Earlier this year, Chinese authorities lit bonfires in six locations across the country. It was their way of publicly celebrating the midway point of a campaign to crack down on counterfeiting and intellectual property rights (IPR) infringement. Some 5.2 million books, DVDs and other counterfeit products went up in flames. Over the three months preceding the bonfires, more than six million such products had been seized, 4,000 arrests were made and fines totaling $512,000 were imposed, Gao Feng, a top official with the Ministry of Public Security, reported at a press conference in Beijing following an announcement of the campaign.
But these actions have failed to impress David Buxbaum, an American IPR lawyer with Anderson & Anderson who has been working in China since 1972. The first American lawyer allowed to practice in the country after President Richard Nixon’s icebreaker of a visit the same year, he is “not a great believer” in government drives like the most recent one. From his office in Guangzhou, a city in the heartland of manufacturing and exporting, he calls IPR infringement in China a “raging epidemic,” one that only a major administrative and judicial overhaul can eradicate.
“I live in a middle-class community,” says Buxbaum. “Everyone can afford to buy proper discs and movies, but you cannot find one legitimate disc. They are all copies.” While the number of infringement cases involving trademark, patent and unfair competition disputes going through China’s 95 IP courts has been rising every year — for a total of 13,000 since 2006, according to online IP litigation database CIELA — it’s a small dent “considering how endemic IPR infringement is in China,” he notes. “If the Chinese government wanted to put an end to infringements, it could in a matter of months…. The capabilities of the Chinese government are enormous.”
Not all experts are as skeptical as Buxbaum, but many also voice concerns about China’s ability or willingness to get a grip on IPR. Consider these figures on counterfeit goods: According to the European Union, 64% of all fake or pirated items that were seized in the 27-nation bloc in 2009 came from China, a 10% increase from 2008. Among the 118 million articles seized, clothing was the biggest category, but several other types of goods — including medicines, household appliances and cigarettes, along with CDs and DVDs — were also seized.

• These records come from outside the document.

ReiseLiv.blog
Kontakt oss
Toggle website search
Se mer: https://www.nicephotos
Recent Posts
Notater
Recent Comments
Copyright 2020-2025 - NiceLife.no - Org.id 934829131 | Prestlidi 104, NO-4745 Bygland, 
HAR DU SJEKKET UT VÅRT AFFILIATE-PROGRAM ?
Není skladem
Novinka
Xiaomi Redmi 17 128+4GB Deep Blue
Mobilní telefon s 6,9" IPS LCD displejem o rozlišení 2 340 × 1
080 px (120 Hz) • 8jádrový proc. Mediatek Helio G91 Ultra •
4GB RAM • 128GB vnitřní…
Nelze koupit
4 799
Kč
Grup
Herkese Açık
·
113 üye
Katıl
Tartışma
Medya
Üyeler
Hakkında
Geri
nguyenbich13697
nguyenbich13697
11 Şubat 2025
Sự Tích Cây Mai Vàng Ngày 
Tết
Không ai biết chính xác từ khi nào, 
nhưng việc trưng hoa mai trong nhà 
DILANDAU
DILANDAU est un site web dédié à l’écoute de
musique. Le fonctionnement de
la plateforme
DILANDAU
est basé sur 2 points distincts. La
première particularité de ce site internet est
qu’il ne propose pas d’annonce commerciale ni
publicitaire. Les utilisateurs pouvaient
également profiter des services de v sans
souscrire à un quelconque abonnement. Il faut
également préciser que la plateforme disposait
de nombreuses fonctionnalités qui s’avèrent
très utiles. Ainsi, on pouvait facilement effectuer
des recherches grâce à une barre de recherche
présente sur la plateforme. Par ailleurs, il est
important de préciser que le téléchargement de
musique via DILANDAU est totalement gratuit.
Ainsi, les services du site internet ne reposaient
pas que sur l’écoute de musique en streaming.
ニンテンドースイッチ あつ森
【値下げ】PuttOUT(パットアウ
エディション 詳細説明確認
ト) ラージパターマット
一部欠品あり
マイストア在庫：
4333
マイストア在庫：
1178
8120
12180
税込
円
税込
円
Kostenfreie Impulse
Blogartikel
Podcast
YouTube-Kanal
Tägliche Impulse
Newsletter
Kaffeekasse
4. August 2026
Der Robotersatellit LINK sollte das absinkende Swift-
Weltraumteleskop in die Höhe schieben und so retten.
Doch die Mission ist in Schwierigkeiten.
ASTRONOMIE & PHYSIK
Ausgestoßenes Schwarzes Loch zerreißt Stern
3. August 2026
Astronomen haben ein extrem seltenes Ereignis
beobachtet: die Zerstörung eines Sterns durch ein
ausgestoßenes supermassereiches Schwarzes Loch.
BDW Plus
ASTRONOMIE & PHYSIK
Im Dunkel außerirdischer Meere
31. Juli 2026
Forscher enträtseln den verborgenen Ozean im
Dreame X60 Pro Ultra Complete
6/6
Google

Meanwhile, another form of IPR infringement — high-level industrial espionage — has become so pervasive across Corporate China that it has also become a global issue. Foreign companies in some sectors are bristling at the thought that they have to agree to transfer technology to their Chinese joint venture partners in order to win government approval for new investments. And China’s drive to become a technology powerhouse by 2050 under the recently introduced “indigenous innovation” plan is nothing short of controversial, with domestic companies in several sectors encouraged to reconfigure imported technology so that a “Made in China” label can be slapped on their goods. The goal is to increase the “value add” in seven tech-based sectors, including new energy and high-end manufacturing, from 3% of GDP today to 8% of GDP by 2015, and 15% by 2020, according to Lilly Chung, a Deloitte partner who participated in a panel on the topic during a recent Wharton China Business Forum in Philadelphia. “The shift is huge from ‘Made in China’ to ‘Created in China.’ I think the [government’s] leadership understands that having the technology is the way to create the next powerhouse in China.”
But as a result, “the plan is considered by many international technology companies to be a blueprint for technology theft on a scale the world has never seen before,” James McGregor, China expert and senior counselor to APCO Worldwide, wrote in an analysis published last year by the U.S. Chamber of Commerce titled, “China’s Drive for ‘Indigenous Innovation’: A Web of Industrial Policies.”
What is arguably just as disconcerting to IPR experts has been the corporate response to such threats. Despite high-profile discussions about IPR infringement in China, experts say actual prevention at many companies leaves a lot to be desired. “The biggest obstacle is that many companies don’t think they can do anything [about this issue] in China, which is kind of a self-fulfilling prophecy,” says Chris Bailey, a lawyer at Rouse Partners in Guangzhou. He recalls his surprise when visiting a large, well-known foreign soft drinks company in China to find “outdated and underfunded” IP protection, with “very basic, low-cost administrative enforcement to deal with issues, and [a failure] to bring criminal or even administrative cases [to court].” The company “is probably very active in IP management in its home or key markets, but it has not translated that expertise to China.”